Notes for week of 5 May, 2024

⤳ Well, it stopped raining. It’s about 23 degrees as I type this and the allotments that my window looks out on to are full of people tilling (is that the right word?), hosing, weeding and… sitting around smoking and drinking (that last one is the activity I observe most in the allotments, to be fair).

⤳ This week has been fairly uneventful really. I watched the film Miller’s Girl without reading any of the reviews first… and I should have really read some reviews first. Oof, that was bad… in an interesting way… but still bad. Mini review when you hover over the poster on my Media Diet page. Also - don’t call your film ‘Miller’s something’ when Miller’s Crossing is a film everyone agrees is a masterpiece.

⤳ Other than that, I read a few things (see below), worked and took the dog for plenty of walks in the sunshine. It could be a lot worse.

⤳ I nearly forgot! We did see the (pink smudgy) Northern Lights from our back garden on Friday night. Amazing.


⤳ Some interesting things I’ve read this week:

The worst thing to happen this week was the death of Steve Albini. My most abiding memory of Albini was going to All Tomorrow’s Parties at Pontins in Camber Sands in 2002 (!), which was curatd by Shellac. They performed alongside Cheap Trick (!!), The Breeders, Low, Bonnie ‘Prince’ Billy and Wire. If you’ve never danced on a sticky dance floor in Camber Sands with Will Oldham then you haven’t lived. My memory wants to say that we played poker with Albini in his chalet, but that might have happened to a friend of mine, or I just dreamt it. Anyway… This by the brilliant Jason Diamond, pretty much sums up my thoughts on the man.

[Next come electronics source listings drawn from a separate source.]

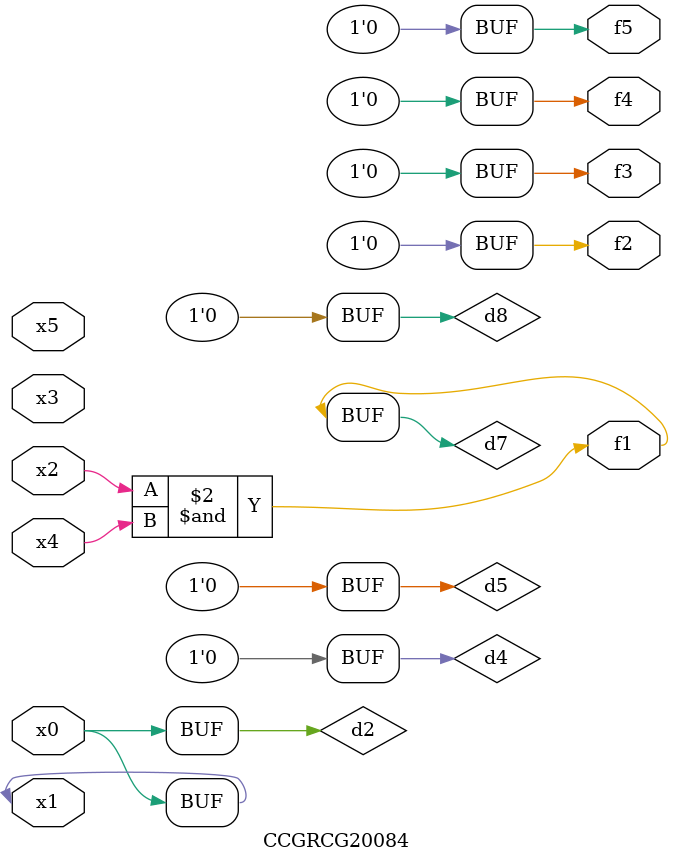
<source format=v>
module CCGRCG20084(
	input x0, x1, x2, x3, x4, x5,
	output f1, f2, f3, f4, f5
);

	wire d1, d2, d3, d4, d5, d6, d7, d8, d9;

	nand (d1, x1);
	buf (d2, x0, x1);
	nand (d3, x2, x4);
	and (d4, d1, d2);
	and (d5, d1, d2);
	nand (d6, d1, d3);
	not (d7, d3);
	xor (d8, d5);
	nor (d9, d5, d6);
	assign f1 = d7;
	assign f2 = d8;
	assign f3 = d8;
	assign f4 = d8;
	assign f5 = d8;
endmodule

</source>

From James Bridle’s latest video essay To The Mountain :

I found, in particular, that most art work about, say, surveillance (and now AI) which described itself as critical (including my own) mostly just reproduced the structures and mechanisms of the things it was critiquing, and thus normalised it… One result of this, in turning to ecological work, was to insist on what I call “works that work”, or “works that do work”: pieces which function both as artwork and as engines of ecological intervention, however minor. Hence: windmills, solar panels, self-built architecture. Not always achieved, not always achievable, but necessary. There’s no point making work about climate change. You have to do the work.

From Meet AdVon, the AI-Powered Content Monster Infecting the Media Industry in Futurism magazine:

What we found should alarm anyone who cares about a trustworthy and ethical media industry. Basically, AdVon engages in what Google calls “site reputation abuse”: it strikes deals with publishers in which it provides huge numbers of extremely low-quality product reviews — often for surprisingly prominent publications — intended to pull in traffic from people Googling things like “best ab roller.” The idea seems to be that these visitors will be fooled into thinking the recommendations were made by the publication’s actual journalists and click one of the articles’ affiliate links, kicking back a little money if they make a purchase.

From a review of Francis Bacon: A Self-Portrait in Words by Michael Peppiatt in the Guardian

More eloquently, the young Bacon writes to patrons begging for loans, usually to pay off debts to the casinos where he gambled in an existential frenzy, outfacing fate in every accidental roll of the dice. He also frequently sends apologies for his inebriated antics the previous night, or explains that he missed an engagement because he had been blacked out in an alcoholic stupor.